Monsieur le ministre, votre objectif prioritaire est non pas l’augmentation du taux d’emploi, mais l’allongement de la durée de travail de ceux qui ont déjà un emploi à temps plein. Or, en longue période, la prospérité d’une nation dépend moins de la durée du travail que de la productivité de ce travail horaire. C’est si vrai que les pays où l’on travaille le plus, comme la Turquie, la Roumanie ou la Pologne, sont aussi les moins développés. Pis, ce sont aussi les pays où le travail est le moins bien partagé et où le taux d’emploi est le plus bas.

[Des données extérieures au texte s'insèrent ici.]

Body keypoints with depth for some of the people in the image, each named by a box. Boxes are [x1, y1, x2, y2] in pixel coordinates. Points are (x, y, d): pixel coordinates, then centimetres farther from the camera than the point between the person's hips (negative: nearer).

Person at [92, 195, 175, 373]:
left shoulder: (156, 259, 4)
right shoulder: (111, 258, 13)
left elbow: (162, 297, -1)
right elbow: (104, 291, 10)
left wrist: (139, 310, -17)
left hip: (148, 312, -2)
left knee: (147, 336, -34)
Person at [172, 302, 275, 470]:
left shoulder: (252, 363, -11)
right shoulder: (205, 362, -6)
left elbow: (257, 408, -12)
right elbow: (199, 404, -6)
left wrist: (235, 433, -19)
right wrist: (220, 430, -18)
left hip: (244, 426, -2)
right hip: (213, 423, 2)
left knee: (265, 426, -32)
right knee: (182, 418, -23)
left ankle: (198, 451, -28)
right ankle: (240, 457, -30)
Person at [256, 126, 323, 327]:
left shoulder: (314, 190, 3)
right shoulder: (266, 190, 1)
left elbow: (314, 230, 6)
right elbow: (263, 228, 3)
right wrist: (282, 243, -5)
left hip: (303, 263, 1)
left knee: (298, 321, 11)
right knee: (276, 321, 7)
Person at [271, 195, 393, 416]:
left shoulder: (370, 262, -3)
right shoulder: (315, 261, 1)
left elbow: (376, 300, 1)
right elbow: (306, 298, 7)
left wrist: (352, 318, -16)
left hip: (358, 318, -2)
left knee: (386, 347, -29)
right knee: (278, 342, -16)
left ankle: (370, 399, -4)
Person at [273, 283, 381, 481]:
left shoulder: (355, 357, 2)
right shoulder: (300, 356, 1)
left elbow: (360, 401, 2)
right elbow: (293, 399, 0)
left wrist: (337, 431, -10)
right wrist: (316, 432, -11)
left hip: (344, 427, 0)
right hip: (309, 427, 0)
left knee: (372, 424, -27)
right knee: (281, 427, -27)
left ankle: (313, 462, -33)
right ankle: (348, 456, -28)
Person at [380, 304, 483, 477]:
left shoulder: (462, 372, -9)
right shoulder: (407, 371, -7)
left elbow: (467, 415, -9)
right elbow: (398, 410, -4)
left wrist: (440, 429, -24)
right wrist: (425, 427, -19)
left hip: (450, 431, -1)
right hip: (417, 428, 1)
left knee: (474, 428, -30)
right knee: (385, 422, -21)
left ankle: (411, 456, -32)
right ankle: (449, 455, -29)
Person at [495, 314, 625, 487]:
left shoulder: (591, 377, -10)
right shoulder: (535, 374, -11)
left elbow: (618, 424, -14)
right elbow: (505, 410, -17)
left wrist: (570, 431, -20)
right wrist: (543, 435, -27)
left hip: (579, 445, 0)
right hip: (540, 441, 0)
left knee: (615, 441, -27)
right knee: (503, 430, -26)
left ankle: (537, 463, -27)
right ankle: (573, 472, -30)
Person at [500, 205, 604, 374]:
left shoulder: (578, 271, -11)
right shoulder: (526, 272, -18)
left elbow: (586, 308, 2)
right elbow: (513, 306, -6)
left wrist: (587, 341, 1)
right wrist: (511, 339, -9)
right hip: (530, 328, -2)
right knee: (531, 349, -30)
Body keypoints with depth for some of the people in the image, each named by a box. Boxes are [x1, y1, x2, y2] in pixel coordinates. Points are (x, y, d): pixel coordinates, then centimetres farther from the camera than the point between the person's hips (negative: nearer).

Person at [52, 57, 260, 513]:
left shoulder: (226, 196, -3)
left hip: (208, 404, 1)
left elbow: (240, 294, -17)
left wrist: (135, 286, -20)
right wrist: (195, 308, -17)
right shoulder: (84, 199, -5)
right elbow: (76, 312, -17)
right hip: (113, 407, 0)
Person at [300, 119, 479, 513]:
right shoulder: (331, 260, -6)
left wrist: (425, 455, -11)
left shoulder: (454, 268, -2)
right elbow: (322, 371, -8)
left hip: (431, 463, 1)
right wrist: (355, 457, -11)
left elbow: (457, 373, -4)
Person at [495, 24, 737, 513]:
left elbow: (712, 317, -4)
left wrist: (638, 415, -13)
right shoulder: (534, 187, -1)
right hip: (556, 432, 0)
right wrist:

Cet exemple illustre donc que le « travailler plus » ne fait pas bon ménage avec le « travailler tous », et le dispositif complexe de défiscalisation des heures supplémentaires et de rachat des jours de réduction du temps de travail mis au point par le Gouvernement en fera rapidement la démonstration.

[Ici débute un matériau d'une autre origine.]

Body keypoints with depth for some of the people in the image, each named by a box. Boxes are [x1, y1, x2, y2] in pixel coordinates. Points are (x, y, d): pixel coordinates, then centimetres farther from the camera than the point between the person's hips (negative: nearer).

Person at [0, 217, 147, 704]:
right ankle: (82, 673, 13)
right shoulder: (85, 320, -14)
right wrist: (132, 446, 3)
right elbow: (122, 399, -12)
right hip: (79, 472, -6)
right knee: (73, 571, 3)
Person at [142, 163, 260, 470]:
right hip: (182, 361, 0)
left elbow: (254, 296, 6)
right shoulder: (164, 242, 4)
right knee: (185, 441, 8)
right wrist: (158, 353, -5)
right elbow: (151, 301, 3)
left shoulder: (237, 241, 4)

Ce dispositif permettra certes à ceux qui bénéficient de ces heures supplémentaires d’arrondir leurs fins de mois. Il satisfera aussi les employeurs, qui pourront utiliser au maximum la main-d’œuvre existante sans recourir à de nouvelles embauches. En revanche, cela a été souligné, il pénalisera les chômeurs et les salariés précaires, qui trouveront plus difficilement des emplois, et ne profitera que marginalement aux salariés à temps partiel. Pour eux, les heures supplémentaires sont en effet plafonnées à 10 % de leur temps de travail et ne sont ni majorées ni exonérées de cotisations patronales.
Ainsi, monsieur le ministre, le « travailler plus pour gagner plus » ne profitera pas à ceux qui en auraient le plus grand besoin. C’est tout le projet de loi qui va dans ce sens et, bien entendu, nous le combattons.